ThoughtFold: Folding Reasoning Chains via Introspective Preference Learning

Published on Jun 2

· Submitted by

Yuzhe Gu on Jun 4

Intern Large Models

Upvote

Authors:

Abstract

ThoughtFold addresses over-thinking in large reasoning models by using fine-grained preference learning to identify and eliminate redundant explorations in chain-of-thought reasoning processes.

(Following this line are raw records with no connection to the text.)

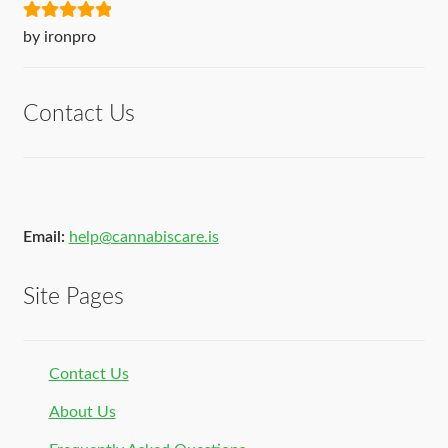
Rated
5
out
by ironpro
of 5
Contact Us
Email:
help@cannabiscare.is
Site Pages
Contact Us
About Us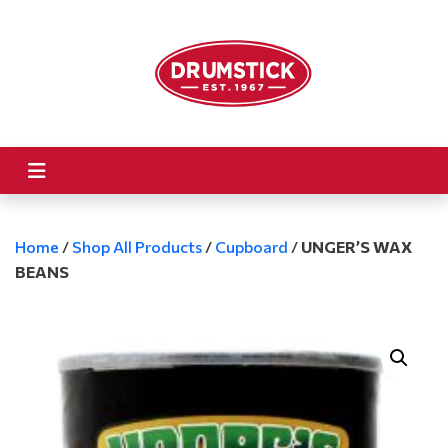
Home
/
Shop All Products
/
Cupboard
/
UNGER’S WAX
BEANS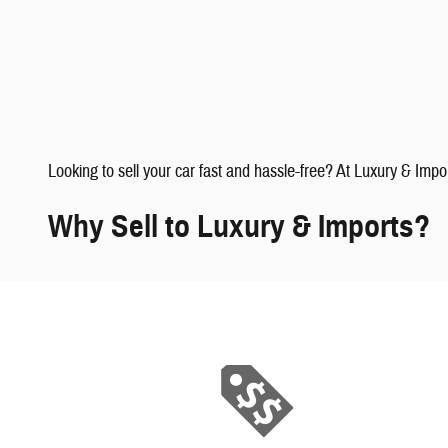
faqs" data-dealerid="851019">
Looking to sell your car fast and hassle-free? At Luxury & Impo
Why Sell to Luxury & Imports?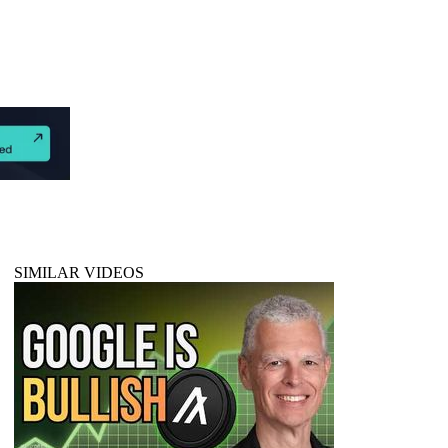
SIMILAR VIDEOS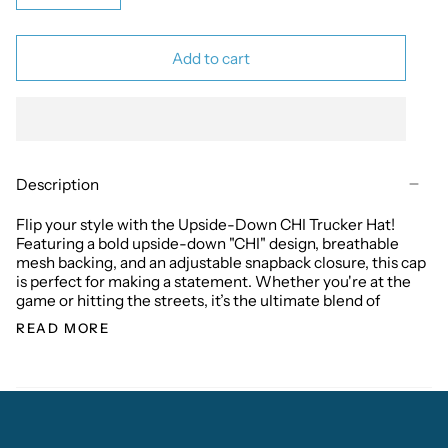
Add to cart
Description
Flip your style with the Upside-Down CHI Trucker Hat!
Featuring a bold upside-down "CHI" design, breathable
mesh backing, and an adjustable snapback closure, this cap
is perfect for making a statement. Whether you're at the
game or hitting the streets, it’s the ultimate blend of
READ MORE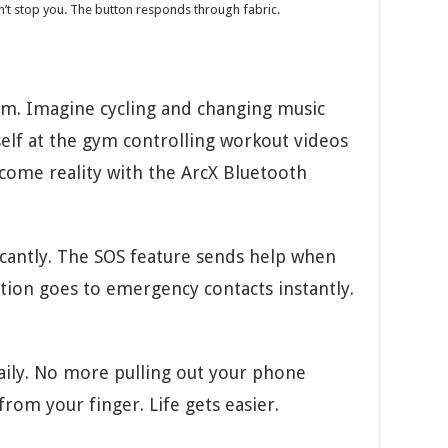
t stop you. The button responds through fabric.
dom. Imagine cycling and changing music
self at the gym controlling workout videos
come reality with the ArcX Bluetooth
icantly. The SOS feature sends help when
ion goes to emergency contacts instantly.
aily. No more pulling out your phone
from your finger. Life gets easier.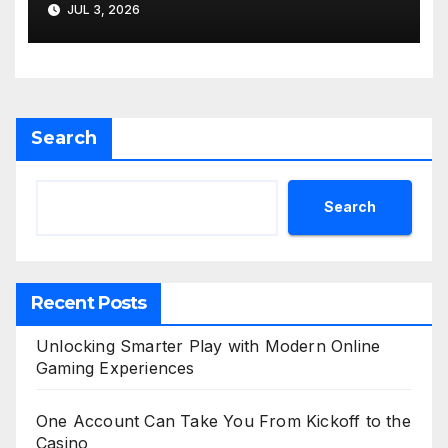
JUL 3, 2026
Search
Search
Recent Posts
Unlocking Smarter Play with Modern Online
Gaming Experiences
One Account Can Take You From Kickoff to the
Casino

Generated by Qwen/Qwen2.5-Coder-32B-Instruct

Large Reasoning Models (LRMs) have achieved remarkable progress thanks to Reinforcement Learning with Verifiable Rewards (RLVR) on Chain-of-Thoughts (CoTs). However, since long CoTs naturally contain trial and errors and mainstream RLVR approaches choose outcome-correct CoT trajectories for memorization, the redundant explorations in long CoTs are inevitably reinforced, which results in the over-thinking issues of LRMs. Previous attempts to resolve this issue mainly give more advantage to shorter trajectories, yet their learning signals are still outcome-based and cannot reduce the memorization of redundant explorations in long CoTs. Therefore, we propose ThoughtFold, a framework that leverages fine-grained preference learning to mitigate redundant explorations for efficient reasoning. ThoughtFold employs an introspective strategy to identify redundancy within each correct trajectory, which yields a spectrum of candidate sub-trajectories. Leveraging this spectrum, we introduce a masked preference optimization objective that explicitly penalizes redundant explorations and encourages the model to directly bridge essential reasoning segments, effectively folding its reasoning chains into a more concise path. Extensive experiments show that ThoughtFold significantly enhances efficiency. It reduces the token usage of DeepSeek-R1-Distill-Qwen-7B by approximately 56% while maintaining state-of-the-art accuracy.